═══ Provided data ═══

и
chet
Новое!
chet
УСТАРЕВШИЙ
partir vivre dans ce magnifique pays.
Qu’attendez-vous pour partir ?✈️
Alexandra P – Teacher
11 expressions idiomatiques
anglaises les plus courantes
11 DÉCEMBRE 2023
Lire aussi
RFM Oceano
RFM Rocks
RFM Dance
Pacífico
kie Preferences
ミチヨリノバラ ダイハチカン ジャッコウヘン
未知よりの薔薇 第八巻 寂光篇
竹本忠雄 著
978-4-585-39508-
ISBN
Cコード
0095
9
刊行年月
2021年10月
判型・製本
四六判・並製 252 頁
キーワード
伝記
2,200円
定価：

═══
═══ Provided data ═══

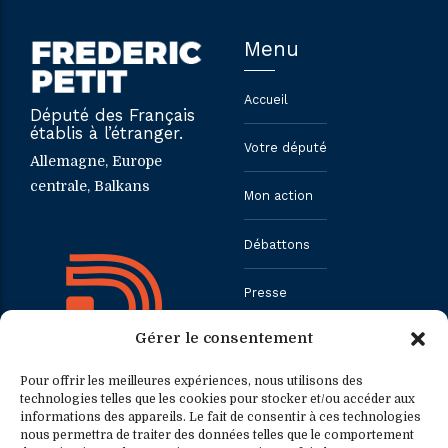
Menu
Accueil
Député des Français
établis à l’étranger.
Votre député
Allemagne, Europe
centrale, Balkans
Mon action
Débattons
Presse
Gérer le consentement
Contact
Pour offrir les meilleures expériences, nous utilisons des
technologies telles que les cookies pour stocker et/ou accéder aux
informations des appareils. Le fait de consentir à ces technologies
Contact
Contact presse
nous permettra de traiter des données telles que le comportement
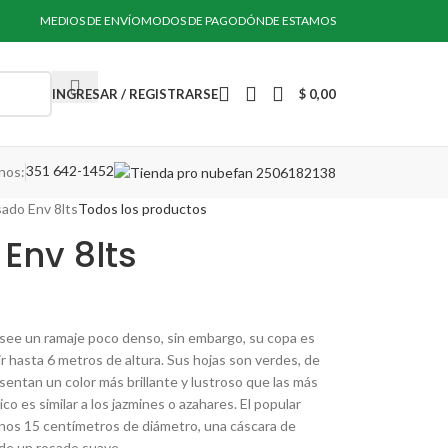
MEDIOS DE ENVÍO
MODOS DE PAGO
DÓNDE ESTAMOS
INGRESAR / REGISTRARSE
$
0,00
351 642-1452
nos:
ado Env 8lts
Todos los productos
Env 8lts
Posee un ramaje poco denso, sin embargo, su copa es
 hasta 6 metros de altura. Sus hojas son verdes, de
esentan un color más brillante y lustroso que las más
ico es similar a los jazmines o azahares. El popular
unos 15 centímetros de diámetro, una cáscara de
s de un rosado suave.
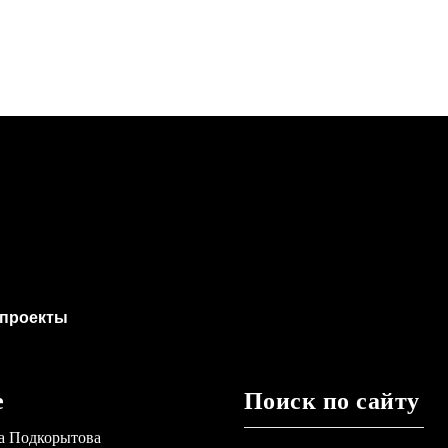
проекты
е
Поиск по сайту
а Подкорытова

═══
═══ Provided data ═══

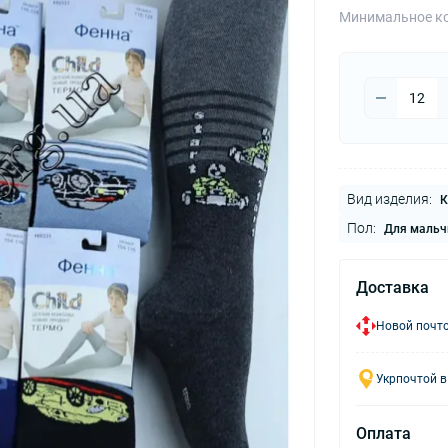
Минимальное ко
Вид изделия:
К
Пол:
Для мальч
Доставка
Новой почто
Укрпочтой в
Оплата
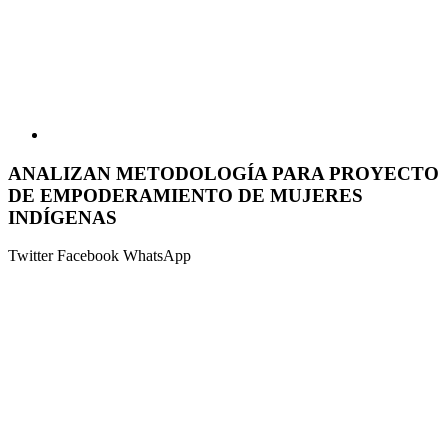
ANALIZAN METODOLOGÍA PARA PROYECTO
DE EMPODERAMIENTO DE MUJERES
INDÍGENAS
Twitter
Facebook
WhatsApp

═══

* _Instructions to follow_:
Copy out, from the listing above, every line that contains the string "nous".

* _Solution for this task_:
Pour offrir les meilleures expériences, nous utilisons des
nous permettra de traiter des données telles que le comportement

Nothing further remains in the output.